The BRIGHTEN Program – Geriatric Health Care

In the December issue of The Gerontologist (The Gerontological Society of America) is an article on “The BRIGHTEN Program: Implementation and Evaluation of a Program to Bridge Resources of an Interdisciplinary Geriatric Health Team via Electronic Networking.”  Now, even as a former academic myself, I cannot help wishing folks could use a title like, “Let’s Work Together and Share Data,” but the content is very interesting.

The focus of the program and the study is the diagnosis and treatment of depression in older adults.  To a certain extent, on the surface, the results – as is the case in many academic studies – are, as we were fond of saying in high school in the 19th century,  intuitively obvious to the casual observer:

The BRIGHTEN Program demonstrated that an interdisciplinary virtual team linked with outpatient medical clinics can be an effective, nonthreatening, and seamless approach to enable older adults to access treatment for depression.

The details, however, are more interesting.

Depression in Older Adults

First, is depression in older adults really a problem.  Yes.  Almost 30% of this population report “depressive symptoms” during visits to their primary care physicians (PCPs).  Mental health, more broadly, is not a strength of many PCPs, so many issues go undiagnosed.

What do most studies mean by an “interdisciplinary virtual team,” also referred to as an integrated team?  Usually the phrase refers to a PCP, nurse, psychologist and social worker.  The BRIGHTEN Program expands that to include physical and occupational therapy, dieticians, chaplains and pharmacists.  In our view, at Support For Home Health Care, this definition still overlooks the critical roles of (a) the non-clinical caregiver, whether family, friend or professional, and (b) the Geriatric Care Manager, in the collection and reporting of data and the translation of data into care.  While we applaud the concept of expanding the team, let’s not make an arbitrary stop at the edge of the clinical world.

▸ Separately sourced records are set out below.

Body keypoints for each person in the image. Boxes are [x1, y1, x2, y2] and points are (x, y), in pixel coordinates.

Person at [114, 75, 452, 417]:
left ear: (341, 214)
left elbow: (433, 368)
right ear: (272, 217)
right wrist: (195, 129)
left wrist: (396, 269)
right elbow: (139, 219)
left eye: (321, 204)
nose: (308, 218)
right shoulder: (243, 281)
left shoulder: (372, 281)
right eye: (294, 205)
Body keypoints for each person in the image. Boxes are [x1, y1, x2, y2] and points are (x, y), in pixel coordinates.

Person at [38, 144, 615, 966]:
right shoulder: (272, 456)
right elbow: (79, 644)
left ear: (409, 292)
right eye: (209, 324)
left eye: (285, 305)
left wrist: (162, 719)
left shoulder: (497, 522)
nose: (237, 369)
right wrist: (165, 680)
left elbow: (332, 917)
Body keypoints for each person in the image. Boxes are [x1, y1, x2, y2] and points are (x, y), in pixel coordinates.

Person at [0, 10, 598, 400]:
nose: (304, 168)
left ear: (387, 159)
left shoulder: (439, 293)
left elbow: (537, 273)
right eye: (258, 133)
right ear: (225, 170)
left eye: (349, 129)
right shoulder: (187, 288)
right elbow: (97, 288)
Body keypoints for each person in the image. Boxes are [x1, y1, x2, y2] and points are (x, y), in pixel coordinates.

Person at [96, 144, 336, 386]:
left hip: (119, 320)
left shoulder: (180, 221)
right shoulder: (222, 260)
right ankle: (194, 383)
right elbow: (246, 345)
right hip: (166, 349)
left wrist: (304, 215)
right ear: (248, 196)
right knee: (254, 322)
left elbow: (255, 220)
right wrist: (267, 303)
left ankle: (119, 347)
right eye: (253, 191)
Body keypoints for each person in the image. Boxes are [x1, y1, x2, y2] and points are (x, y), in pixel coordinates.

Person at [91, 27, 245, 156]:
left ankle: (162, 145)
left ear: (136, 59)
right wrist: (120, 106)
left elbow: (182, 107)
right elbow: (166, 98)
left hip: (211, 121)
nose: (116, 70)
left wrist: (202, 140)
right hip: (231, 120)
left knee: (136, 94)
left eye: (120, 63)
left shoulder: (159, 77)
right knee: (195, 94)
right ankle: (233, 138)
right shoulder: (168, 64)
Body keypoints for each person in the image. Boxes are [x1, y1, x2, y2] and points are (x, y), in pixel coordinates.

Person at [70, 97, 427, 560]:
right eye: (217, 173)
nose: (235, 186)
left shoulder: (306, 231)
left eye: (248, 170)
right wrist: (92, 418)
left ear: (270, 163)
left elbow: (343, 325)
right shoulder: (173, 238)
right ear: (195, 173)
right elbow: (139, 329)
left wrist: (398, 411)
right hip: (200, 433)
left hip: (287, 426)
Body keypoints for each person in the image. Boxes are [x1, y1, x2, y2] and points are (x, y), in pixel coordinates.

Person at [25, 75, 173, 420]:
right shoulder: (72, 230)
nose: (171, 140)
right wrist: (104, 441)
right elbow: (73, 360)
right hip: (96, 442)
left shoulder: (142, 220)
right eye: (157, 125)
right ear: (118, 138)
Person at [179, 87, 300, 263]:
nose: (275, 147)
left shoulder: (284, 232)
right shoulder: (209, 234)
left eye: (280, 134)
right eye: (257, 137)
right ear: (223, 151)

The other weakness, in my view, of the program is that when they talk about “Electronic Networking,” all that really means is emails to and from various members of the team, with responses from team members expected within two (2) weeks of receiving an email.  For folks in crisis from depression or mental health issues, that does not feel very immediate.

Is the inter-disciplinary team a critical and positive change?  Absolutely.  Does the program go far enough?  Not in my view.  What is yours?